WHAT IS NEEDED: Only one stretch of the listing below is wanted. Give it again exactly, from the line with "focal_35mm: 152" through the line with "vfov_deg: 23.0".
========================================
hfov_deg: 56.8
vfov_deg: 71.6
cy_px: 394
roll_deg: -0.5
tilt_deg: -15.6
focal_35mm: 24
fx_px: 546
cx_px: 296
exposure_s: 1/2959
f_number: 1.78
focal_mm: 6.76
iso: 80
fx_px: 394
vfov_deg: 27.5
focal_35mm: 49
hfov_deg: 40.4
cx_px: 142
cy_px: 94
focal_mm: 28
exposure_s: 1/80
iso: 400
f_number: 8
========================================
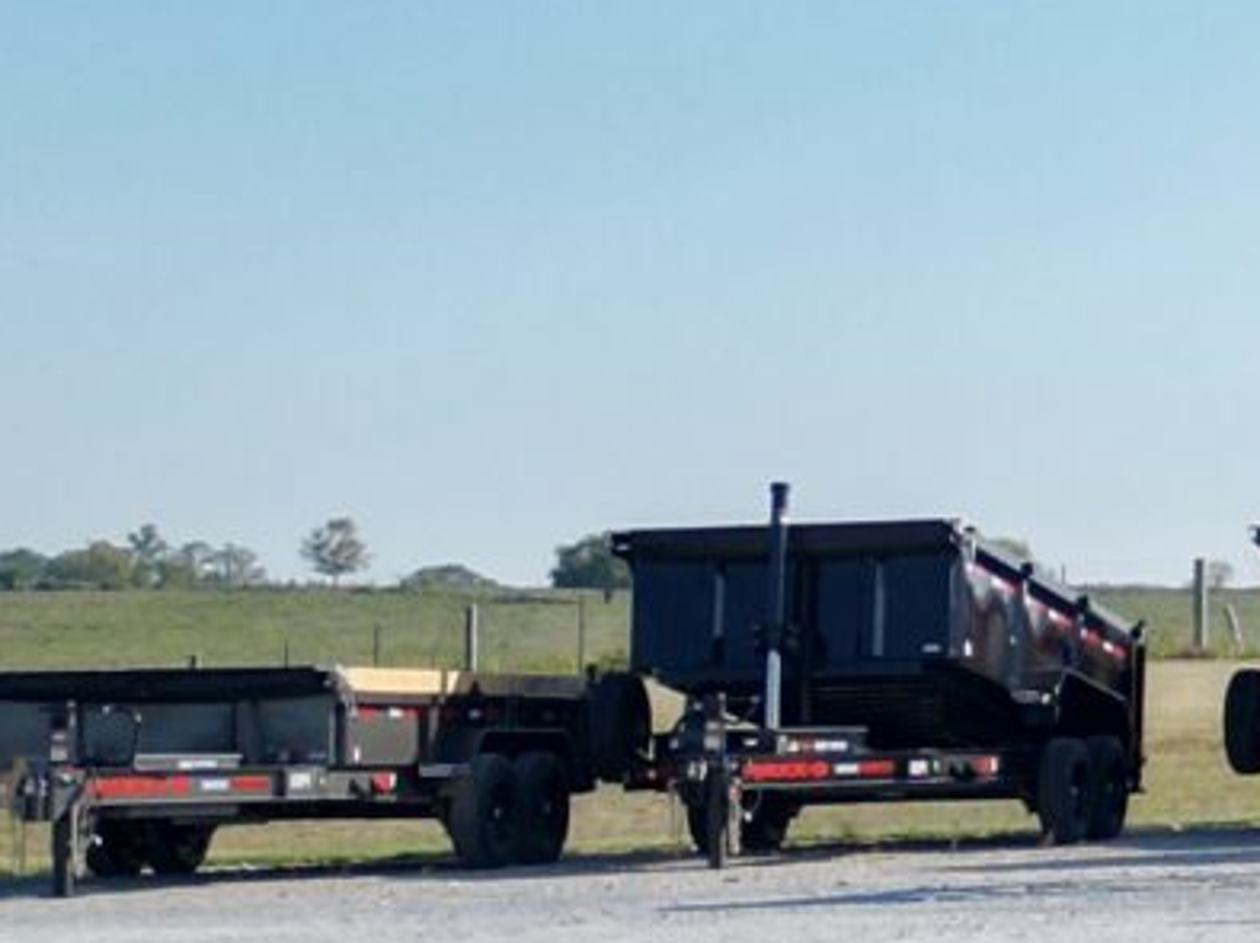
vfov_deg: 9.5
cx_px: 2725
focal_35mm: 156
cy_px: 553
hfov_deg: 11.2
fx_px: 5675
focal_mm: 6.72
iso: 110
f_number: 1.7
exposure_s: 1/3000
========================================
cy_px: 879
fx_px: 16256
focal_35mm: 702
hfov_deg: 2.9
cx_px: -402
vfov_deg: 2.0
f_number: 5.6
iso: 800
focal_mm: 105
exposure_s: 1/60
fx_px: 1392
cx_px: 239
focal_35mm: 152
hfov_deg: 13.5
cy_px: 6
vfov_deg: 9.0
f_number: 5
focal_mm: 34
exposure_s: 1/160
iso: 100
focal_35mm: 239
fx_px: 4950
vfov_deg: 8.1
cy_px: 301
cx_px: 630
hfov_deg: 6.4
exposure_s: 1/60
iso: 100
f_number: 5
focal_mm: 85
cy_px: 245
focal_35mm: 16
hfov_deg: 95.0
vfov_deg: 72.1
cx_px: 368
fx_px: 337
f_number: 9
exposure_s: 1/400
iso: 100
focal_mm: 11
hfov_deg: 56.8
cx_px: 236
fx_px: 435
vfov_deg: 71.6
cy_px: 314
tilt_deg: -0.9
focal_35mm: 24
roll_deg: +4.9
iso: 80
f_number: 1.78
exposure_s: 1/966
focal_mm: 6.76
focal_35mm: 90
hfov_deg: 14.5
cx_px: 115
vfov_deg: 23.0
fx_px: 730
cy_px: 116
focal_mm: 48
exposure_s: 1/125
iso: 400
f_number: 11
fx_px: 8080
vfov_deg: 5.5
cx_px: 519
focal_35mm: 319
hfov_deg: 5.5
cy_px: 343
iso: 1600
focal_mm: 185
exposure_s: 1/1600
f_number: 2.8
========================================
REPLY:
focal_35mm: 152
hfov_deg: 13.5
cy_px: 6
vfov_deg: 9.0
f_number: 5
focal_mm: 34
exposure_s: 1/160
iso: 100
focal_35mm: 239
fx_px: 4950
vfov_deg: 8.1
cy_px: 301
cx_px: 630
hfov_deg: 6.4
exposure_s: 1/60
iso: 100
f_number: 5
focal_mm: 85
cy_px: 245
focal_35mm: 16
hfov_deg: 95.0
vfov_deg: 72.1
cx_px: 368
fx_px: 337
f_number: 9
exposure_s: 1/400
iso: 100
focal_mm: 11
hfov_deg: 56.8
cx_px: 236
fx_px: 435
vfov_deg: 71.6
cy_px: 314
tilt_deg: -0.9
focal_35mm: 24
roll_deg: +4.9
iso: 80
f_number: 1.78
exposure_s: 1/966
focal_mm: 6.76
focal_35mm: 90
hfov_deg: 14.5
cx_px: 115
vfov_deg: 23.0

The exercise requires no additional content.